Innovative Hybrid Energy Harvester Unveiled to Revolutionize Power Generation

Tuesday - January 30 2024, 13:38 UTC - 9 months ago

Scientists at KIST have developed a thermoelectric-piezoelectric hybrid energy harvester that combines heat and vibration to produce over 50% more power than conventional systems. This breakthrough has the potential to revolutionize power generation and reduce our dependence on traditional sources. The hybrid system has also shown potential in powering medical devices and is supported by the Ministry of Science and ICT.

In a groundbreaking development, scientists at the Korea Institute of Science and Technology (KIST) have unveiled a cutting-edge hybrid energy harvester that promises to transform the way we power our devices in challenging environments. Dr. Hyun-Cheol Song and Dr. Sunghoon Hur, from KIST’s Electronic Materials Research Center, have developed a solution that combines heat and vibration to generate over 50 percent more power than conventional systems.

Energy harvesting, a process that converts ambient energy sources into electricity, has gained prominence as a key player in the quest for greener and more efficient technologies. Everyday environments, such as industrial sites and automobiles, are abundant in sources like heat, vibration, light, and electromagnetic waves. Harnessing these energies presents a viable alternative to traditional power sources, especially in areas where battery replacement is impractical.

The KIST research team’s breakthrough lies in their innovative approach to combining two energy harvesting methods – thermoelectric and piezoelectric – to create a hybrid system. Unlike previous attempts that merely combined the effects of separate mechanisms, KIST’s approach focuses on creating a synergistic effect by complementing the shortcomings of each method.
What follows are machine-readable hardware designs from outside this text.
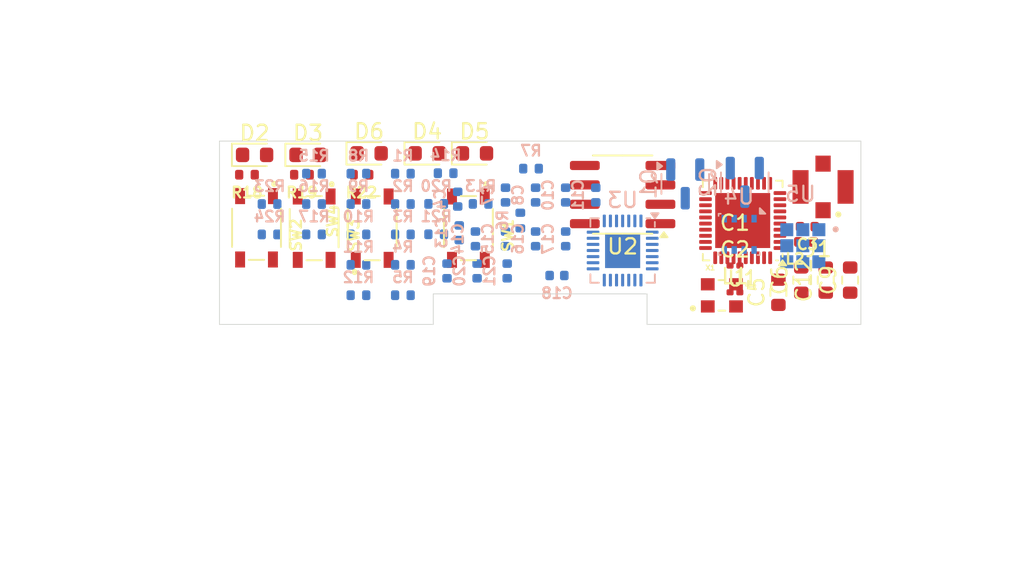
<source format=kicad_pcb>
(kicad_pcb
	(version 20240108)
	(generator "pcbnew")
	(generator_version "8.0")
	(general
		(thickness 1.6)
		(legacy_teardrops no)
	)
	(paper "A4")
	(layers
		(0 "F.Cu" signal)
		(31 "B.Cu" signal)
		(32 "B.Adhes" user "B.Adhesive")
		(33 "F.Adhes" user "F.Adhesive")
		(34 "B.Paste" user)
		(35 "F.Paste" user)
		(36 "B.SilkS" user "B.Silkscreen")
		(37 "F.SilkS" user "F.Silkscreen")
		(38 "B.Mask" user)
		(39 "F.Mask" user)
		(40 "Dwgs.User" user "User.Drawings")
		(41 "Cmts.User" user "User.Comments")
		(42 "Eco1.User" user "User.Eco1")
		(43 "Eco2.User" user "User.Eco2")
		(44 "Edge.Cuts" user)
		(45 "Margin" user)
		(46 "B.CrtYd" user "B.Courtyard")
		(47 "F.CrtYd" user "F.Courtyard")
		(48 "B.Fab" user)
		(49 "F.Fab" user)
		(50 "User.1" user)
		(51 "User.2" user)
		(52 "User.3" user)
		(53 "User.4" user)
		(54 "User.5" user)
		(55 "User.6" user)
		(56 "User.7" user)
		(57 "User.8" user)
		(58 "User.9" user)
	)
	(setup
		(pad_to_mask_clearance 0)
		(allow_soldermask_bridges_in_footprints no)
		(pcbplotparams
			(layerselection 0x00010fc_ffffffff)
			(plot_on_all_layers_selection 0x0000000_00000000)
			(disableapertmacros no)
			(usegerberextensions no)
			(usegerberattributes yes)
			(usegerberadvancedattributes yes)
			(creategerberjobfile yes)
			(dashed_line_dash_ratio 12.000000)
			(dashed_line_gap_ratio 3.000000)
			(svgprecision 4)
			(plotframeref no)
			(viasonmask no)
			(mode 1)
			(useauxorigin no)
			(hpglpennumber 1)
			(hpglpenspeed 20)
			(hpglpendiameter 15.000000)
			(pdf_front_fp_property_popups yes)
			(pdf_back_fp_property_popups yes)
			(dxfpolygonmode yes)
			(dxfimperialunits yes)
			(dxfusepcbnewfont yes)
			(psnegative no)
			(psa4output no)
			(plotreference yes)
			(plotvalue yes)
			(plotfptext yes)
			(plotinvisibletext no)
			(sketchpadsonfab no)
			(subtractmaskfromsilk no)
			(outputformat 1)
			(mirror no)
			(drillshape 1)
			(scaleselection 1)
			(outputdirectory "")
		)
	)
	(net 0 "")
	(net 1 "GND")
	(net 2 "Net-(U1-ANT)")
	(net 3 "Net-(C2-Pad2)")
	(net 4 "Net-(C3-Pad2)")
	(net 5 "+3V3")
	(net 6 "Net-(U1-VDDPST1)")
	(net 7 "Net-(U1-VDD_SPI)")
	(net 8 "Net-(U1-VDDPST2)")
	(net 9 "Net-(C13-Pad2)")
	(net 10 "Net-(U1-XTAL_N)")
	(net 11 "/GPIO?")
	(net 12 "Net-(D2-K)")
	(net 13 "/GPIO_Q1")
	(net 14 "Net-(D3-K)")
	(net 15 "/GPIO_Q2")
	(net 16 "/GPIO_S1")
	(net 17 "Net-(D4-K)")
	(net 18 "Net-(D5-K)")
	(net 19 "/GPIO_S2")
	(net 20 "Net-(D6-K)")
	(net 21 "/GPIO_S3")
	(net 22 "/RTS")
	(net 23 "/Enable")
	(net 24 "Net-(Q1-G)")
	(net 25 "Net-(Q2-G)")
	(net 26 "/DTR")
	(net 27 "Net-(U1-SPIQ)")
	(net 28 "/SPIQ")
	(net 29 "/SPIWP")
	(net 30 "Net-(U1-SPIWP)")
	(net 31 "/SPIHD")
	(net 32 "Net-(U1-SPIHD)")
	(net 33 "/SPICLK")
	(net 34 "Net-(U1-SPICLK)")
	(net 35 "/SPID")
	(net 36 "Net-(U1-SPID)")
	(net 37 "Net-(U1-U0TXD)")
	(net 38 "/U0TXD")
	(net 39 "Net-(U1-XTAL_P)")
	(net 40 "/SPICS0")
	(net 41 "Net-(D1-RK)")
	(net 42 "Net-(D1-GK)")
	(net 43 "Net-(D1-BK)")
	(net 44 "/GPIO0")
	(net 45 "/GPIO23")
	(net 46 "/GPIO8")
	(net 47 "/GPIO3")
	(net 48 "/GPIO1")
	(net 49 "/GPIO6")
	(net 50 "/GPIO12")
	(net 51 "/GPIO20")
	(net 52 "/GPIO2")
	(net 53 "unconnected-(U1-SDIO_CLK-Pad32)")
	(net 54 "/GPIO22")
	(net 55 "/GPIO9")
	(net 56 "/GPIO11")
	(net 57 "/GPIO21")
	(net 58 "/U0RXD")
	(net 59 "/GPIO18")
	(net 60 "/GPIO15")
	(net 61 "/GPIO4")
	(net 62 "/GPIO13")
	(net 63 "/GPIO7")
	(net 64 "/GPIO5")
	(net 65 "/GPIO10")
	(net 66 "unconnected-(U5-VDD-Pad4)")
	(net 67 "unconnected-(U3-CTS-Pad23)")
	(net 68 "unconnected-(U3-NC-Pad10)")
	(net 69 "unconnected-(U3-DCD-Pad1)")
	(net 70 "unconnected-(U3-~{SUSPEND}-Pad11)")
	(net 71 "unconnected-(U3-DSR-Pad27)")
	(net 72 "unconnected-(U3-NC-Pad22)")
	(net 73 "/USB_DN")
	(net 74 "unconnected-(U3-NC-Pad15)")
	(net 75 "unconnected-(U3-SUSPEND-Pad12)")
	(net 76 "/UART_MASTER_RX")
	(net 77 "unconnected-(U3-NC-Pad21)")
	(net 78 "/UART_MASTER_TX")
	(net 79 "unconnected-(U3-NC-Pad13)")
	(net 80 "/USB_DP")
	(net 81 "unconnected-(U3-NC-Pad20)")
	(net 82 "unconnected-(U3-NC-Pad19)")
	(net 83 "unconnected-(U3-NC-Pad16)")
	(net 84 "unconnected-(U3-NC-Pad17)")
	(net 85 "unconnected-(U3-RI-Pad2)")
	(net 86 "unconnected-(U3-NC-Pad14)")
	(net 87 "unconnected-(U3-NC-Pad18)")
	(net 88 "unconnected-(U3-~{RST}-Pad9)")
	(footprint "HSSM-LVPCB:LED_0603_1608Metric" (layer "F.Cu") (at 121.8 112.9))
	(footprint "HSSM-LVPCB:C_0603" (layer "F.Cu") (at 152.6 121.9 90))
	(footprint "HSSM-LVPCB:CONMHF1-SMD-T" (layer "F.Cu") (at 155.524999 115 180))
	(footprint "HSSM-LVPCB:L_0402" (layer "F.Cu") (at 154.4 118.6 180))
	(footprint "HSSM-LVPCB:C_0201" (layer "F.Cu") (at 149.755 118.4))
	(footprint "HSSM-LVPCB:SW_TACT_SKRPACE010" (layer "F.Cu") (at 126 117.7 90))
	(footprint "HSSM-LVPCB:C_0603" (layer "F.Cu") (at 157.3 121.1 90))
	(footprint "HSSM-LVPCB:L_0201" (layer "F.Cu") (at 149.755 121.9))
	(footprint "HSSM-LVPCB:SW_TACT_SKRPACE010" (layer "F.Cu") (at 122.2 117.7 -90))
	(footprint "HSSM-LVPCB:LED_0603_1608Metric" (layer "F.Cu") (at 118.3 112.9))
	(footprint "HSSM-LVPCB:C_0201" (layer "F.Cu") (at 149.755 120.15))
	(footprint "HSSM-LVPCB:ECS-2520SMV-400-FN-TR" (layer "F.Cu") (at 148.9 122.1))
	(footprint "HSSM-LVPCB:R_0402"
		(layer "F.Cu")
		(uuid "7b77f874-edb4-47f7-bc9e-e75e24f50a56")
		(at 117.8 114.2 180)
		(descr "Resistor SMD 0402 (1005 Metric), square (rectangular) end terminal, IPC_7351 nominal, (Body size source: IPC-SM-782 page 72, https://www.pcb-3d.com/wordpress/wp-content/uploads/ipc-sm-782a_amendment_1_and_2.pdf), generated with kicad-footprint-generator")
		(tags "resistor")
		(property "Reference" "R18"
			(at 0 -1.17 360)
			(layer "F.SilkS")
			(uuid "60fa8724-89d3-4d65-88ce-f6719ae8649f")
			(effects
				(font
					(size 0.7 0.7)
					(thickness 0.15)
				)
			)
		)
		(property "Value" "R_499R_1pct_0402_RC0402FR-07499RL"
			(at 0 1.17 360)
			(layer "F.Fab")
			(uuid "8fc57ef9-8964-477e-b1b6-c03043f9dcde")
			(effects
				(font
					(size 0.7 0.7)
					(thickness 0.15)
				)
			)
		)
		(property "Footprint" "HSSM-LVPCB:R_0402"
			(at 0 0 180)
			(unlocked yes)
			(layer "F.Fab")
			(hide yes)
			(uuid "67f578d2-a21d-4122-b5e2-6c39d4f2190a")
			(effects
				(font
					(size 1.27 1.27)
					(thickness 0.15)
				)
			)
		)
		(property "Datasheet" "https://www.yageo.com/upload/media/product/products/datasheet/rchip/PYu-RC_Group_51_RoHS_L_12.pdf"
			(at 0 0 180)
			(unlocked yes)
			(layer "F.Fab")
			(hide yes)
			(uuid "3a81ce6d-13d2-4be2-a983-49e9270e702b")
			(effects
				(font
					(size 1.27 1.27)
					(thickness 0.15)
				)
			)
		)
		(property "Description" "Yageo Thick Film Chip Resistor, 499 Ω, ±1%, 0402"
			(at 0 0 180)
			(unlocked yes)
			(layer "F.Fab")
			(hide yes)
			(uuid "1d1a2c1e-e2b4-43c8-96db-64c0900d8431")
			(effects
				(font
					(size 1.27 1.27)
					(thickness 0.15)
				)
			)
		)
		(property "MPN" "RC0402FR-07499RL"
			(at 0 0 180)
			(unlocked yes)
			(layer "F.Fab")
			(hide yes)
			(uuid "e19d6946-b6a7-4e7e-ac01-cad3f600fffa")
			(effects
				(font
					(size 1 1)
					(thickness 0.15)
				)
			)
		)
		(property "Manufacturer" "Yageo"
			(at 0 0 180)
			(unlocked yes)
			(layer "F.Fab")
			(hide yes)
			(uuid "0069bfcb-960b-40a3-b122-64c6bbdb6a43")
			(effects
				(font
					(size 1 1)
					(thickness 0.15)
				)
			)
		)
		(property "License" "Apache-2.0"
			(at 0 0 180)
			(unlocked yes)
			(layer "F.Fab")
			(hide yes)
			(uuid "e155b9db-02ce-4d3c-a5ce-945341ffb51f")
			(effects
				(font
					(size 1 1)
					(thickness 0.15)
				)
			)
		)
		(property "Author" "Lukasz Nowarkiewicz"
			(at 0 0 180)
			(unlocked yes)
			(layer "F.Fab")
			(hide yes)
			(uuid "a1a82831-a4d2-41e8-bd0b-fe129f763b8d")
			(effects
				(font
					(size 1 1)
					(thickness 0.15)
				)
			)
		)
		(property "Val" "499Ω"
			(at 0 0 180)
			(unlocked yes)
			(layer "F.Fab")
			(hide yes)
			(uuid "61bda854-86a9-4e46-8b80-e10304a62581")
			(effects
				(font
					(size 1 1)
					(thickness 0.15)
				)
			)
		)
		(path "/d83ca11d-027d-497f-82b3-bf0ccdd78ded")
		(sheetname "Root")
		(sheetfile "HSSM-LVPCB.kicad_sch")
		(attr smd)
		(fp_line
			(start 0.93 0.47)
			(end -0.93 0.47)
			(stroke
				(width 0.05)
				(type solid)
			)
			(layer "F.CrtYd")
			(uuid "9454f936-75fa-4b2f-81d8-a3af11097295")
		)
		(fp_line
			(start 0.93 -0.47)
			(end 0.93 0.47)
			(stroke
				(width 0.05)
				(type solid)
			)
			(layer "F.CrtYd")
			(uuid "e8cc1960-8d3f-4166-a76c-f290a8f3aed0")
		)
		(fp_line
			(start -0.93 0.47)
			(end -0.93 -0.47)
			(stroke
				(width 0.05)
				(type solid)
			)
			(layer "F.CrtYd")
			(uuid "f6d28820-2f57-4861-a730-1430cb10b3b0")
		)
		(fp_line
			(start -0.93 -0.47)
			(end 0.93 -0.47)
			(stroke
				(width 0.05)
				(type solid)
			)
			(layer "F.CrtYd")
			(uuid "f820d9e6-f8ea-4126-b3e8-2f00e868d4c3")
		)
		(fp_line
			(start 0.525 0.27)
			(end -0.525 0.27)
			(stroke
				(width 0.1)
				(type solid)
			)
			(layer "F.Fab")
			(uuid "1eadb57c-92b4-4635-af8e-d18779947030")
		)
		(fp_line
			(start 0.525 -0.27)
			(end 0.525 0.27)
			(stroke
				(width 0.1)
				(type solid)
			)
			(layer "F.Fab")
			(uuid "504c2f5f-70a3-417f-bfa2-d3cfadafe5a5")
		)
		(fp_line
			(start -0.525 0.27)
			(end -0.525 -0.27)
			(stroke
				(width 0.1)
				(type solid)
			)
			(layer "F.Fab")
			(uuid "b3b56ed9-86d8-4aa4-81c9-59a361935cef")
		)
		(fp_line
			(start -0.525 -0.27)
			(end 0.525 -0.27)
			(stroke
				(width 0.1)
				(type solid)
			)
			(layer "F.Fab")
			(uuid "8041e3b8-cc66-43ff-af21-193972a4adc5")
		)
		(fp_text user "${REFERENCE}"
			(at 0 0 360)
			(layer "F.Fab")
			(uuid "2c2c7ac1-7485-4f28-bf98-13a9a9f83664")
			(effects
				(font
					(size 0.26 0.26)
					(thickness 0.04)
				)
			)
		)
		(pad "1" smd roundrect
			(at -0.509999 0 180)
			(size 0.54 0.64)
			(layers "F.Cu" "F.Paste" "F.Mask")
			(roundrect_rratio 0.25)
			(net 1 "GND")
			(pintype "passive")
			(uuid "cca36600-ef10-42e7-9f54-7e097c79a115")
		)
		(pad "2" smd roundrect
			(at 0.509999 0 180)
			(size 0.54 0.64)
			(layers 
... [318259 chars truncated]
</source>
The thermoelectric effect, which converts thermal energy into electricity, has historically suffered from low efficiency. On the other hand, the piezoelectric effect, which transforms mechanical vibration into electrical energy, faces challenges due to high impedance, hindering reliable energy harvesting. To overcome these limitations, the KIST researchers developed a dynamic solution – a thermoelectric-piezoelectric hybrid energy harvester.

The key innovation of this hybrid system involves replacing the traditional static heat sink with a dynamic cantilever, which not only improves heat dissipation but also produces a remarkable 25 percent increase in thermoelectric device output. In addition, a polymer-type piezoelectric device is attached to the cantilever, generating additional power through tensile and compressive deformation as the cantilever vibrates.

This hybrid system has been successfully demonstrated by powering a commercial IoT sensor, with potential applications in real life scenarios. Dr. Sunghoon Hur, who led the research, expressed optimism about the findings’ real-world applications. “This study confirms that the hybrid energy harvesting system can be reliably applied to our real lives,” said Dr. Hur. “We have confirmed its effectiveness in places where heat and vibration exist together, such as automobile engines, and are currently planning to build a system that can be applied to factory facilities or construction machinery engines that are difficult to supply power and diagnose their condition wirelessly.” .

The potential impact of this hybrid energy harvester is vast, with potential applications in powering IoT devices in vehicles and enhancing energy efficiency in factory facilities. The research, supported by the Ministry of Science and ICT, has been published in the late-August edition of the renowned energy science journal, ACS Nano.